Durante las maniobras de control del siniestro, al menos tres bomberos de Hermosillo resultaron con quemaduras de diversa gravedad al ser alcanzados por la onda expansiva y fragmentos de los bidones al explotar. Testigos también reportaron que dos perros de compañía sufrieron quemaduras y varias mascotas huyeron despavoridas ante el pánico. Los heridos fueron trasladados al Hospital Ignacio Chávez, donde reciben atención especializada.

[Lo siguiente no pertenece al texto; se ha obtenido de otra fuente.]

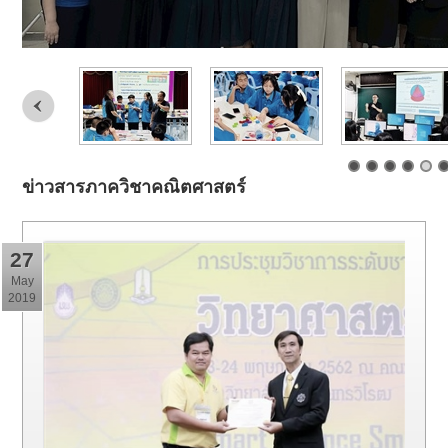
ข่าวสารภาควิชาคณิตศาสตร์
27
May
2019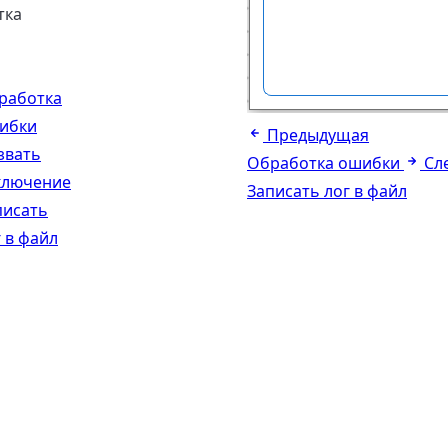
тка
работка
ибки
Предыдущая
звать
Обработка ошибки
Сл
ключение
Записать лог в файл
писать
 в файл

El cuerpo de Bomberos de Hermosillo, apoyado por elementos que acudieron desde sus domicilios, mantiene acordonado el perímetro alrededor de la calle Salamanca, que permanece cerrada al tráfico. La Policía de Tránsito Municipal ha activado desvíos y, una vez controlado el fuego, las autoridades anunciaron el inicio de una investigación para determinar responsabilidades por el manejo y almacenamiento inadecuado de materiales inflamables.